━━━ EXERCISE INPUTS

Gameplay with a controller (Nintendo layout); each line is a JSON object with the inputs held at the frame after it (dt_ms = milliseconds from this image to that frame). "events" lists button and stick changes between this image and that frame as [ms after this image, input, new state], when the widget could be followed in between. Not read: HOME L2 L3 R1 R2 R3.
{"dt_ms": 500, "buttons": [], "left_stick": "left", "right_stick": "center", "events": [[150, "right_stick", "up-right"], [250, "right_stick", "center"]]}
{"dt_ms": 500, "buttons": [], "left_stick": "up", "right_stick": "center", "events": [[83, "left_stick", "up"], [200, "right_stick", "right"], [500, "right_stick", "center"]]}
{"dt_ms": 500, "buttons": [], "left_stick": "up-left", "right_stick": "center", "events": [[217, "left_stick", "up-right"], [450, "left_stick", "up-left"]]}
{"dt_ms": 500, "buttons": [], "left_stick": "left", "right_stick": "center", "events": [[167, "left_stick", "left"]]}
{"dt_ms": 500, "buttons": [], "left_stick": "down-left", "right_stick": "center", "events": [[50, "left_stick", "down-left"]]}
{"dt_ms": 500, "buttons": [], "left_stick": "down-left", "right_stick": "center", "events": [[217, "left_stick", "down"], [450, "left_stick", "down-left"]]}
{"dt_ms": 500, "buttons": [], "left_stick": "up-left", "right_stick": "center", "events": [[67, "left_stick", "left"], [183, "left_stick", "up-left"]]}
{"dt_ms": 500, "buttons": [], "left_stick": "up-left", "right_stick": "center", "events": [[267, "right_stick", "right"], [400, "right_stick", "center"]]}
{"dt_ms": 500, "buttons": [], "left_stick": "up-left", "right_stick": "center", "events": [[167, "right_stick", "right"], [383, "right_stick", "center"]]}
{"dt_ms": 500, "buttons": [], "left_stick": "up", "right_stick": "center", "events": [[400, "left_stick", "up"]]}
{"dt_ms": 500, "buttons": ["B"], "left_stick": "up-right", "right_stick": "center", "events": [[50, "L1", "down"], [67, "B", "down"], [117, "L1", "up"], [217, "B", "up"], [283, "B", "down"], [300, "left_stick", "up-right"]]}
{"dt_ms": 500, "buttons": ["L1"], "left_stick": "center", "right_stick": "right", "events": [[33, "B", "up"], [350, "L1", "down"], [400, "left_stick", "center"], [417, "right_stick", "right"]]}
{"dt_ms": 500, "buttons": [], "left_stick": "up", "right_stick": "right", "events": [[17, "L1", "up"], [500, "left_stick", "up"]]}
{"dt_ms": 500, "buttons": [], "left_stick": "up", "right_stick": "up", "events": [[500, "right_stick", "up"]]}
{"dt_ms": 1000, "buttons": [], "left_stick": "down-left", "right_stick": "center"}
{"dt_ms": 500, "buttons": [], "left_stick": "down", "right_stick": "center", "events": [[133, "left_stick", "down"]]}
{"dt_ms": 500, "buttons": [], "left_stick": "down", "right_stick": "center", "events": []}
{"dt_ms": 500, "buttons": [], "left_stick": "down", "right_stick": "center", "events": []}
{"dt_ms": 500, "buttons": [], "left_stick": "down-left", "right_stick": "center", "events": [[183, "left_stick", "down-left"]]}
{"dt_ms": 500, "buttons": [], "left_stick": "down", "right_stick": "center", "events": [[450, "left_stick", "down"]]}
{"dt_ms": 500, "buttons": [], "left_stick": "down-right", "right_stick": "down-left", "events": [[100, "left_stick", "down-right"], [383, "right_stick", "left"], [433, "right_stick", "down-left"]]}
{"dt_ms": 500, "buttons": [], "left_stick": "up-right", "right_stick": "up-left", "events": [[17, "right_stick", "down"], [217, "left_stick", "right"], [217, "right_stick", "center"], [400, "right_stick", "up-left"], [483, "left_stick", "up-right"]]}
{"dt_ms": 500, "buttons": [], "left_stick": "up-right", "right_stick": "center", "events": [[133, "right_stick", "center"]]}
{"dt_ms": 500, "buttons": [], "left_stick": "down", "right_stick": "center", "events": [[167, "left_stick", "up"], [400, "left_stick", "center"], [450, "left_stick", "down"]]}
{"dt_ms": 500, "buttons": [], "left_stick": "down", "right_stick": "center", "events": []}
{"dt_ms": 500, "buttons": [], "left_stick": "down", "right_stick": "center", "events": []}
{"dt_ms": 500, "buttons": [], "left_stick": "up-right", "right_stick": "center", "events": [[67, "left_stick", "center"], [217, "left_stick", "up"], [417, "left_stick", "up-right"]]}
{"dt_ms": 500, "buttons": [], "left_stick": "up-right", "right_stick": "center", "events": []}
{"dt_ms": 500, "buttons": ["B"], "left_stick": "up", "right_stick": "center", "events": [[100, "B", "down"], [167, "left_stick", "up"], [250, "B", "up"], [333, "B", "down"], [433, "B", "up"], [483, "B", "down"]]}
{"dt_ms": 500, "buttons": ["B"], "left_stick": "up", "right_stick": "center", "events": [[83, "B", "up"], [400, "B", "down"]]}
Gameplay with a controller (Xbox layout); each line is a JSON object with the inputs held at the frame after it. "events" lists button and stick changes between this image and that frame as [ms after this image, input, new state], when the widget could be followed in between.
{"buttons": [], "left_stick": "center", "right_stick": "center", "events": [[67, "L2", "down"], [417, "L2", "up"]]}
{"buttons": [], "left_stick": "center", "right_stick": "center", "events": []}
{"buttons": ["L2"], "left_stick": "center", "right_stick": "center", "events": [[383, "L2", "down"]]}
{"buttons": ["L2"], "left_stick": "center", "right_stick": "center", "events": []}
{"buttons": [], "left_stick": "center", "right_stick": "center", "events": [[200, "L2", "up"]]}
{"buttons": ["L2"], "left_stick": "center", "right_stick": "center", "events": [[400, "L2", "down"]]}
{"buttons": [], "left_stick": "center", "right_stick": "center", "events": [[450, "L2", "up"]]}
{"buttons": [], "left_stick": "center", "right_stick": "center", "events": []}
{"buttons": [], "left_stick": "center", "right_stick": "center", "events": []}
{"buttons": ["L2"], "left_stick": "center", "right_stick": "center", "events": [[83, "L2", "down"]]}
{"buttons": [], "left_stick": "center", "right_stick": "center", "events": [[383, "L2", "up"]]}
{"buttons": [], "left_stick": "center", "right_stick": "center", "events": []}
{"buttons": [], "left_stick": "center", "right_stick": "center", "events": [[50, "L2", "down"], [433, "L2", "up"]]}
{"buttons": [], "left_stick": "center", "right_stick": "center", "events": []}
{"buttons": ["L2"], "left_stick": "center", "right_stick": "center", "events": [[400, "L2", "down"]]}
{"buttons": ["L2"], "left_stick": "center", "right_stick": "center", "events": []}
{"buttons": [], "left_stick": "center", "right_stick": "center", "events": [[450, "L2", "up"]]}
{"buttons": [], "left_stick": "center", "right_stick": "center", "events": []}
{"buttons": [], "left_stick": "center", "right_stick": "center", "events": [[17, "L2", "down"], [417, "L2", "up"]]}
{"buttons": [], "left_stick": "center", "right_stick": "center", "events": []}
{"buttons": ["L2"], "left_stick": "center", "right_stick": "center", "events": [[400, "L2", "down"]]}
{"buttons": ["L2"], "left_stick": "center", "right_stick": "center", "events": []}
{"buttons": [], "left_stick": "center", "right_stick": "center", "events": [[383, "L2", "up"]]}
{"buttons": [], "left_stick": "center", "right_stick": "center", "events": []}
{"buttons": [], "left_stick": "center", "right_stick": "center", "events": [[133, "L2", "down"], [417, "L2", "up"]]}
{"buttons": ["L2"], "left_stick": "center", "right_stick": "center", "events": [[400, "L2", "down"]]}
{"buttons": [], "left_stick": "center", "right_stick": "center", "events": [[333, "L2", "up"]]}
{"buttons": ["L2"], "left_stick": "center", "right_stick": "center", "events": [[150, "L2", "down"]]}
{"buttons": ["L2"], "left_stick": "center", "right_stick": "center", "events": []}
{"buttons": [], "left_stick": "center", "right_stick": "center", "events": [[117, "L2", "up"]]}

━━━━━━

= WHAT YOU NEED TO DO =
Each line above that has the word "image" must be copied.

= TASK OUTPUT =
Gameplay with a controller (Nintendo layout); each line is a JSON object with the inputs held at the frame after it (dt_ms = milliseconds from this image to that frame). "events" lists button and stick changes between this image and that frame as [ms after this image, input, new state], when the widget could be followed in between. Not read: HOME L2 L3 R1 R2 R3.
Gameplay with a controller (Xbox layout); each line is a JSON object with the inputs held at the frame after it. "events" lists button and stick changes between this image and that frame as [ms after this image, input, new state], when the widget could be followed in between.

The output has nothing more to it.